### CONSIGNA A
Reescribe el pasaje citado desde "Que la universidad" hasta "del sistema universitario–." y sustituye "lógicas ajenas" por "lógicas externas".
### CONSIGNA B
Indica si cada afirmación concuerda con el pasaje citado. Responde sí o no y cita las palabras del pasaje que lo deciden.
(i) Solo quienes conocen bien la universidad perciben su transformación al ser cooptada por partidos.
(ii) El sometimiento a lógicas ajenas puede surgir del intento por cumplir con parámetros de calidad universitaria.
(iii) El riesgo de cooptación de la universidad se ha vuelto la lingua franca del debate sobre la educación superior.
### CONSIGNA C
Responde estas preguntas según el pasaje citado:
(i) ¿En qué se ha convertido la idea de que la universidad corre serios riesgos al ser cooptada por lógicas ajenas?
(ii) ¿Por quiénes puede ser cooptada la universidad?
(iii) ¿Quiénes suelen tocar de modo más exclusivo el lado de la discusión sobre los parámetros de calidad?

Que la universidad corre serios riesgos al ser cooptada por lógicas ajenas se ha vuelto la lingua franca de nuestro debate sobre la educación superior. Entre esas lógicas ajenas hay algunas cuya obviedad salta a la vista y que son fácilmente percibidas también por quienes ven el mundo universitario desde afuera. No hace falta tener demasiada familiaridad con la universidad para atisbar la transformación que puede sufrir al ser cooptada por partidos o intereses particulares. Pero el sometimiento a lógicas ajenas también existe como fruto del mismísimo intento por cumplir con lo que se predica como parámetros de calidad universitaria –un lado de la discusión que, comprensiblemente, suele ser tocado de modo más exclusivo por quienes se encuentran dentro del sistema universitario–.

### REGISTROS PROPORCIONADOS
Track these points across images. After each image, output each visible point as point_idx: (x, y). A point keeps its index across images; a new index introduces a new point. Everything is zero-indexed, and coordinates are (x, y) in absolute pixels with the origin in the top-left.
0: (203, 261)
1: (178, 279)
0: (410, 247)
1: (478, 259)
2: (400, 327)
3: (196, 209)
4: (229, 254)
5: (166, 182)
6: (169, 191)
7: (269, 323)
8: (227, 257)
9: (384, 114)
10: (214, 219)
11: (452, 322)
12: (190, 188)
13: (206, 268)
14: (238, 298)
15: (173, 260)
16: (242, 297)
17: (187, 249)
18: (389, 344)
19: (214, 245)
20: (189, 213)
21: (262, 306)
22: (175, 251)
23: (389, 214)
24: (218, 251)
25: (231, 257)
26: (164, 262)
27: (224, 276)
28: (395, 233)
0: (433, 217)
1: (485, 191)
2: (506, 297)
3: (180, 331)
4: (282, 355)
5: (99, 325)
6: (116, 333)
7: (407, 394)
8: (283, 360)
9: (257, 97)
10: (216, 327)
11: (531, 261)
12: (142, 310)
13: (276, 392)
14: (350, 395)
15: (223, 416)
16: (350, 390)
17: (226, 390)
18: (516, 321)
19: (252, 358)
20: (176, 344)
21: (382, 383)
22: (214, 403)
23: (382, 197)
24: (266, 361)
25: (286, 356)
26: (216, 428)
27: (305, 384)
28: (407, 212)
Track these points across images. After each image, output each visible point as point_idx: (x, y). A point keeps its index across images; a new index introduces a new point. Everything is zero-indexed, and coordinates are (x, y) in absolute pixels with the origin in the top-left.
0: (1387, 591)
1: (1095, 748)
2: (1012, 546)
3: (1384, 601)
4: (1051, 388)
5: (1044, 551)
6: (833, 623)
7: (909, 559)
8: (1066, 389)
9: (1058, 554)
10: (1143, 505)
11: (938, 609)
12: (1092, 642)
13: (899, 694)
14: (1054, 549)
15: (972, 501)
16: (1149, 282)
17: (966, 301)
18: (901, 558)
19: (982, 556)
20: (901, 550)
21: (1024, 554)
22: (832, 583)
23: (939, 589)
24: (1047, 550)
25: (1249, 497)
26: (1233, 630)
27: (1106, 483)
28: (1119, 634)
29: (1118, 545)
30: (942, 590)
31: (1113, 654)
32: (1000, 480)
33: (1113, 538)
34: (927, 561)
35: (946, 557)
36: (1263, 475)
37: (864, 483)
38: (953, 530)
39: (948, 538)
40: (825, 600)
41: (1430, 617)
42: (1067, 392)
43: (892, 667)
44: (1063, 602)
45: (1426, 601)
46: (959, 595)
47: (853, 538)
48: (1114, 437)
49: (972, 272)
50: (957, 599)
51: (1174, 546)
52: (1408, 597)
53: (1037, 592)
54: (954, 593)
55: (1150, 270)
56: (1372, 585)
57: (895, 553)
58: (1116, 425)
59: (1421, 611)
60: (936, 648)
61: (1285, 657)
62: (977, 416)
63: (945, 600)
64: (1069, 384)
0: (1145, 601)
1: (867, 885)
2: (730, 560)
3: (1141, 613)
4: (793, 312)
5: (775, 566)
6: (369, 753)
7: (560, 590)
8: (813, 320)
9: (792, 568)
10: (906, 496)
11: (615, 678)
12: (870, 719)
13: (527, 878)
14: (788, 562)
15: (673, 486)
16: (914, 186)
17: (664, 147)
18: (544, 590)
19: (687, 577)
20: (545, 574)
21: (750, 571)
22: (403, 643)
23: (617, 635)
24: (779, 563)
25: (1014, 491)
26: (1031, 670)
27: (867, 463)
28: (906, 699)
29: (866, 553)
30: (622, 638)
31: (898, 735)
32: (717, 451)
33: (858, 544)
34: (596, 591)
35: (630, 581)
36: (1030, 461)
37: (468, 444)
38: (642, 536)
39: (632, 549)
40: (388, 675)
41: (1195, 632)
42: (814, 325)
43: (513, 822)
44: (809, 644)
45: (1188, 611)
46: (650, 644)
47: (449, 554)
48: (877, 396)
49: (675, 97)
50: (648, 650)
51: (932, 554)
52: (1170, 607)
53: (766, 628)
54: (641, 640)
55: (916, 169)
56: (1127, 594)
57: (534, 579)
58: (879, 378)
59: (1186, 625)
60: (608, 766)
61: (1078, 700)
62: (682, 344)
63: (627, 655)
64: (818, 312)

### RESPUESTA DEL EJERCICIO A
Que la universidad corre serios riesgos al ser cooptada por lógicas externas se ha vuelto la lingua franca de nuestro debate sobre la educación superior. Entre esas lógicas externas hay algunas cuya obviedad salta a la vista y que son fácilmente percibidas también por quienes ven el mundo universitario desde afuera. No hace falta tener demasiada familiaridad con la universidad para atisbar la transformación que puede sufrir al ser cooptada por partidos o intereses particulares. Pero el sometimiento a lógicas externas también existe como fruto del mismísimo intento por cumplir con lo que se predica como parámetros de calidad universitaria –un lado de la discusión que, comprensiblemente, suele ser tocado de modo más exclusivo por quienes se encuentran dentro del sistema universitario–.

### RESPUESTA DEL EJERCICIO B
(i) No: "No hace falta tener demasiada familiaridad con la universidad para atisbar la transformación que puede sufrir al ser cooptada por partidos o intereses particulares."
(ii) Sí: "el sometimiento a lógicas ajenas también existe como fruto del mismísimo intento por cumplir con lo que se predica como parámetros de calidad universitaria"
(iii) Sí: "Que la universidad corre serios riesgos al ser cooptada por lógicas ajenas se ha vuelto la lingua franca de nuestro debate sobre la educación superior."

### RESPUESTA DEL EJERCICIO C
(i) En la lingua franca de nuestro debate sobre la educación superior.
(ii) Por partidos o intereses particulares.
(iii) Quienes se encuentran dentro del sistema universitario.